The project partners are concentrating on three cases of application. First, they focus on reducing weight, thereby relying on a fundamental benefit of using laminates: employing a suitable composite film, it is possible to significantly improve the properties of laminated glass in comparison with monolithic glass plates of the same thickness, without losing the safety and surface properties of the glass. The second application is aimed at finding and enhancing the resilience of the laminates to exposure to alternating temperatures, hail, dew, or ice. Anticipated measures to do this are, for instance, the suitable selection of film material and thickness, the use of additives, or the combination of EVA with other plastics.

The third range of application deals with disadvantages the safety glass currently made of laminated glass bonded by EVA layers may still have: it is not always completely transparent and may have a residual haze. The project intends to determine the reasons for this effect under various environmental conditions, using spectroscopic, thermal and materials science methods in the micro- and nanometer range. These findings will be used to define opportunities to influence and eliminate this phenomenon. The Fraunhofer CSP with its many years of experience in the fields of analytics and characterization of polymer materials, the design of technological processes to manufacture laminates, and the simulation of composite systems, is well prepared to find solutions to these problems. It is also possible to make use of findings obtained in a previous project, in which innovative encapsulation materials for use in extreme climate zones have already been researched.

First, the project partners will define a set of requirements to be fulfilled by innovative encapsulation and laminated glass bonded by polymer films and, based on this, will develop solutions on a laboratory scale, which, in turn, will be transferred to the pilot plant and industrial scale. Characterization, accelerated ageing tests, and the transfer to suitable simulation and predictive models will be performed for the material combinations used at the beginning of the development, the films, laminates and the demonstrators envisaged at the end. This strategy makes it possible to predict the long-tem characteristics and allows for technology transfer to other materials.

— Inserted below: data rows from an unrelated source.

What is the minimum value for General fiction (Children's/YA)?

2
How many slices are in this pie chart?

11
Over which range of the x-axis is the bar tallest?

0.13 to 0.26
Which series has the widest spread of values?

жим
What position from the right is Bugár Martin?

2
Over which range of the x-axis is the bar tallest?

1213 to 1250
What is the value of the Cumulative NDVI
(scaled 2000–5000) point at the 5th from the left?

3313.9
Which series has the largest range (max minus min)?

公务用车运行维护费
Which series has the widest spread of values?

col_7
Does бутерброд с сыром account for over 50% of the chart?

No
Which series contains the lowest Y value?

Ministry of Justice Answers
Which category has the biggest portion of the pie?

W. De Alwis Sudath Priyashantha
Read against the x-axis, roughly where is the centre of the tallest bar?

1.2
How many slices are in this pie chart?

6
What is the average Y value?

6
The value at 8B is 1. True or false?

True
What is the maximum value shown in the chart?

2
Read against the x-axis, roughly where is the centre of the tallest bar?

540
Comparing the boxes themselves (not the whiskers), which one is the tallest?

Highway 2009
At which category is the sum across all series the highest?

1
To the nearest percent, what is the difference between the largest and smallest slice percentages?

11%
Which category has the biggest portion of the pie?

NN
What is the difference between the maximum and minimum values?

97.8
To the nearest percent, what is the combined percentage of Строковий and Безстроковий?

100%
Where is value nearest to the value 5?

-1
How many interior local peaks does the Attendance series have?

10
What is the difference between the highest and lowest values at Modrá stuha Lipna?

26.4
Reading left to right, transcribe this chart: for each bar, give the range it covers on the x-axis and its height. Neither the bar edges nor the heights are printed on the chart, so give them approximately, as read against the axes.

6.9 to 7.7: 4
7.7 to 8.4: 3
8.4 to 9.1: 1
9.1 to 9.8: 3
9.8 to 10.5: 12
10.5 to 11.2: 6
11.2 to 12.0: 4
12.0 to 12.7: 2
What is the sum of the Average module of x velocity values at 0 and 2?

Various questions have to be answered: How do cracks occur? How does damage propagate? How do the EVA laminated glasses react to saltwater or temperatures equal to or less than -60 °C? »We will investigate the material’s performance – from deformation characteristics to strength evaluation – in detailed as we analyze the processing characteristics and the process parameters during production, such as viscosity and curing characteristics of films or the melting point pressure and the temperature profile of the melt. Only in this way can we succeed in engineering innovative laminated safety glass with intentional characteristics«, says Köpge in describing the span of the project’s focus.

The film producing company Folienwerk Wolfen has already used the EVA multi-layer film evguard® in manufacturing laminated glass that is used for collapse-proof or burglarproof laminated safety glass, façades, photovoltaic elements integrated into buildings, or as decoration elements or components for vehicle manufacturing. The Institute for Mechanics of the OvGU will carry out in-depth theoretical and numerical investigations taking into account the experimental data obtained in the project to be able to simulate even complex damaging processes, such as crack initiation, crack propagation, crack pattern, and de-lamination, and to develop a software tool for material characteristics’ prediction from these results.

Finally, the project aims to define suitable criteria for standardization and test instructions. The calculation models and standards currently available are frequently characterized by national requirements and are not able to completely address special climatic load cases. »Here we want to find approaches to solving problems and thus also simplify material development as a whole«, says Köpge.